One distinctive pattern of technological innovation is evident in the case of established, high-volume products such as incandescent light bulbs, paper, steel, standard chemicals, and internal-combustion engines. … In all these examples, major systems innovations have been followed by countless minor product and systems improvements, and the latter account for more than half of the total ultimate economic gain due to their much greater number.

Of course, the two extreme cases are just that, and companies like the ones profiled in this issue fall at all places on the spectrum. In fact, the authors argue that successful companies are likely to move from one end to the other in their lifetime. The histories of two very different industries illustrate the common trajectory.

Two types of enterprise can be identified in this early period of the new [semiconductor] industry–established units that came into semiconductors from vested positions in vacuum tube markets, and new entries such as Fairchild Semiconductor, I.B.M., and Texas Instruments, Inc. The established units responded to competition from the newcomers by emphasizing process innovations. Meanwhile, the latter sought entry and strength through product innovation. … Since 1968, however, the basis of competition in the industry has changed; as costs and productivity have become more important, the rate of major product innovation has decreased, and effective process innovation has become an important factor … .

Like the transistor in the electronics industry, [Douglas Aircraft’s] DC-3 stands out as a major change in the aircraft and airlines industries. … Just as the transistor put the electronics industry on a new plateau, so the DC-3 changed the character of innovation in the aircraft industry for the next 15 years.

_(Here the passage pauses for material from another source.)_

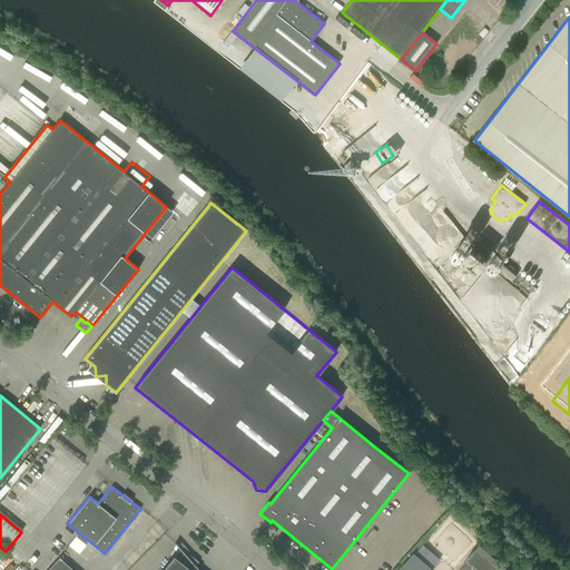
[(467,559),(480,569),(507,569),(479,546),(467,559)]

No major innovations were introduced into commercial aircraft design from 1936 until new jet-powered aircraft appeared in the 1950s. Instead, there were simply many refinements to the DC-3 concept–stretching the design and adding appointments; and during the period of these incremental changes airline operating cost per passenger-mile dropped an additional 50 percent.*

The way companies manage this transition from the initial “fluid” phase to the later “specific” stage is vitally important.

*For a review of Boeing’s new 787 Dreamliner, see “Reinventing the Commercial Jet” in TR.